• Kutipan
Seperti juga setiap lelaki dewasa, ia mempunyai tanah pribadi yang
memungkinkannya member jaminan itu. Luasnya tanah seseorang tergantung pada
jumlah istri dan anak anaknya. Kebun dan bidang tanah dibagikan kepada istri
dan anak-anak perempuannya. Anak dari istri yang istimewa mewarisi kebun milik
ibunya maupun saudara-saudara perempuannya. Kebun-kebun itu diurus oleh
istri-istri. Jika diperlukan ada pembagian lagi, yang kelihatannya jarang
terjadi, atau kebun-kebun baru dibuat, kepala keluarga individual melakukan
pembagian secara adil.

Data tercatat:

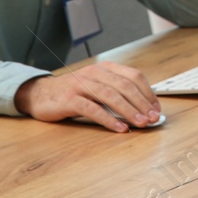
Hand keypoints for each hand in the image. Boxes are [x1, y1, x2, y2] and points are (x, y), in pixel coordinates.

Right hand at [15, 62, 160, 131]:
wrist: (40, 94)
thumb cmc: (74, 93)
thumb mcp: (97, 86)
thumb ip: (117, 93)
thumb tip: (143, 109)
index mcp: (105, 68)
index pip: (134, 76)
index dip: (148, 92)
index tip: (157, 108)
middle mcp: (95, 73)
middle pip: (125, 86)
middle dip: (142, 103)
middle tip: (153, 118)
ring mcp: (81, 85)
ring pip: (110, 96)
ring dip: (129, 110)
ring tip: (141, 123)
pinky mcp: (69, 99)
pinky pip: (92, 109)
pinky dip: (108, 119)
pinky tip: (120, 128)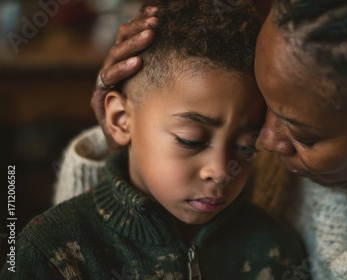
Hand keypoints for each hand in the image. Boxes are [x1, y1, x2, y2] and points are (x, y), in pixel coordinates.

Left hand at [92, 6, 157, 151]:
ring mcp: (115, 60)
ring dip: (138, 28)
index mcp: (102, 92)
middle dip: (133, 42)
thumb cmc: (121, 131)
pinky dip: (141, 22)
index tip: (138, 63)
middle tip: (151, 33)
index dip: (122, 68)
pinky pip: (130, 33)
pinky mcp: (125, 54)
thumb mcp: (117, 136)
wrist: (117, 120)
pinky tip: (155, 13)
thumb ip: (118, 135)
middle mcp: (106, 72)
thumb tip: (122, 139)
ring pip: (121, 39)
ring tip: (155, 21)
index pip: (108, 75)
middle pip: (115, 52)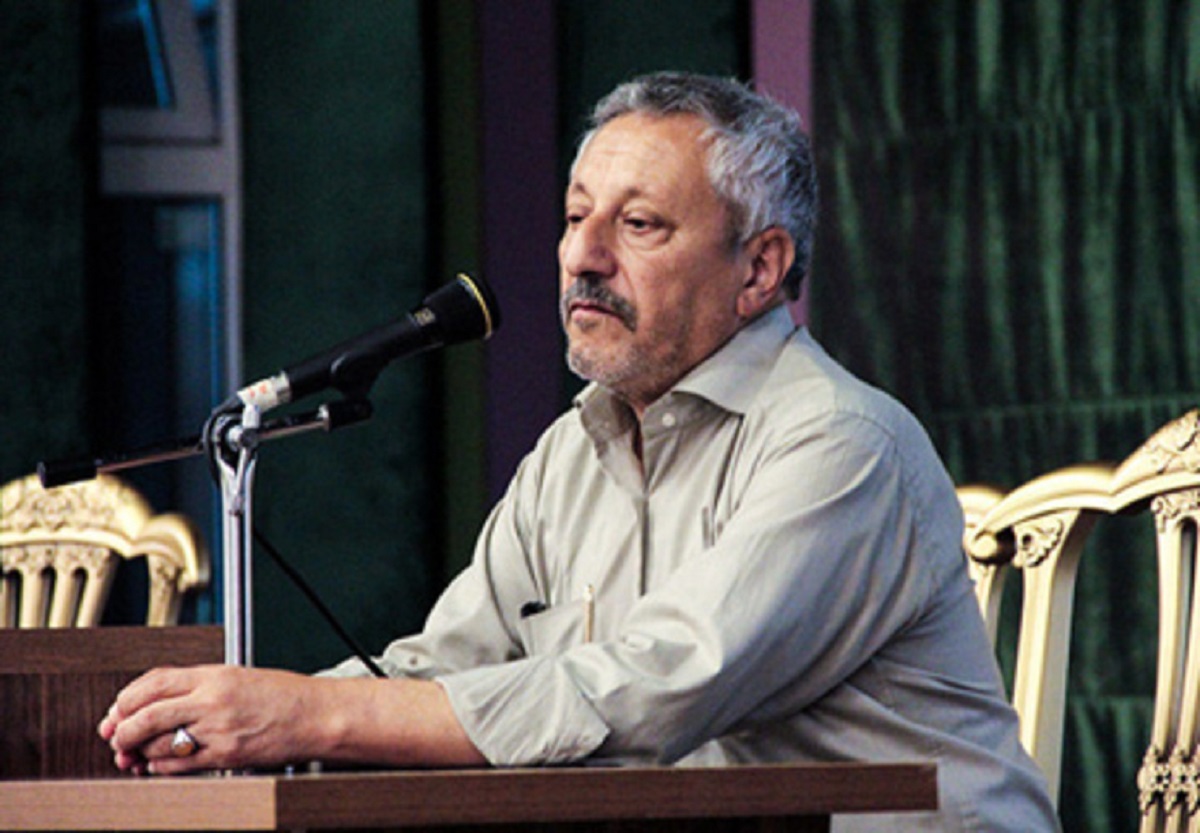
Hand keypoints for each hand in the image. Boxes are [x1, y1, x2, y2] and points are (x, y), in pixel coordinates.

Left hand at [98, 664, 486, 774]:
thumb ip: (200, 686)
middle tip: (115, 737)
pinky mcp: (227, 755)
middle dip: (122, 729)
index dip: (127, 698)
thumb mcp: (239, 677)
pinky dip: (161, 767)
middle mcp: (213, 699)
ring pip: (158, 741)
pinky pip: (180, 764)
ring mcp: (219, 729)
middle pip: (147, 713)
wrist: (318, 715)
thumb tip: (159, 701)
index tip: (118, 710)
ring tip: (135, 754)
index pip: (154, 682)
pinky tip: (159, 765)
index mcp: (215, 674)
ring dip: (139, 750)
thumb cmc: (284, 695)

---

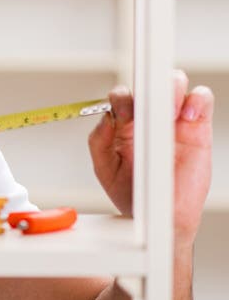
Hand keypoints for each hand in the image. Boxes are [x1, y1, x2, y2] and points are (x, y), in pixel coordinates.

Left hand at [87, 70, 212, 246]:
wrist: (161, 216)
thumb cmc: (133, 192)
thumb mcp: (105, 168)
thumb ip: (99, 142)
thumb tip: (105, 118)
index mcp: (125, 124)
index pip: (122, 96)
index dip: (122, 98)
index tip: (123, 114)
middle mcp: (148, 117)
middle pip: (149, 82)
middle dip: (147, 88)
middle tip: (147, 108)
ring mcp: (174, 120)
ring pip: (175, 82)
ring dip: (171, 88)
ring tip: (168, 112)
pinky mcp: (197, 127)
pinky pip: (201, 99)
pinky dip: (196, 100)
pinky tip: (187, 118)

• Soal dan Tugas
1. Dari kutipan tentang pembagian tanah, catat setiap kata ulang yang ditulis dengan tanda hubung, masing-masing sekali saja.
2. Tolong jawab pertanyaan berikut berdasarkan kutipan tentang pembagian tanah.
(a) Luasnya tanah seseorang bergantung pada apa?
(b) Siapa yang mengurus kebun-kebun itu?
(c) Siapa yang melakukan pembagian jika diperlukan pembagian lagi atau kebun-kebun baru dibuat?
3. Teruskan kutipan tentang pembagian tanah, mulai dari kalimat sesudah kalimat terakhirnya.
Baris-baris data di atas tidak diperlukan di sini.

• Jawaban Tugas
1.
anak-anak
saudara-saudara
kebun-kebun
istri-istri

2.
(a) Pada jumlah istri dan anak-anaknya.
(b) Istri-istri.
(c) Kepala keluarga individual, yang membaginya secara adil.

3.
Jika sebuah kelompok seketurunan ingin menjual sebagian
tanah, misalnya kepada pihak misi untuk pembangunan sekolah atau gereja, semua
kelompok itu harus member izinnya, meskipun tanah itu “termasuk” miliki
seseorang yang istimewa kedudukannya. Hak menggunakan milik orang lain kemudian
berubah agak bebas di dalam kelompok seketurunan yang disebabkan oleh
pertumbuhan keluarga yang berbeda-beda.orang besar dapat mengambil pimpinan
dalam pembagian baru ini, walaupun semua dimusayawarahkan.
Proses penggunaan dan
pembagian tanah dijelaskan sebagai berikut:
Seorang
ayah membagi habis tanahnya, dibaginya kepada anaknya. Jika dalam masa hidupnya
ia tidak memberikan kepada semua anaknya karena anak tersebut masih terlalu
muda atau alasan lain, maka kewajiban ini jatuh kepada anak lelaki yang sulung
yang akan memberikan kepada adiknya jika dianggap sudah layak untuk memiliki
tanah. Dalam hal ini sebuah kelompok seketurunan lain, yang mempunyai banyak
tanah, ia bisa memberikan sedikit kepada kelompok yang miliknya amat sedikit.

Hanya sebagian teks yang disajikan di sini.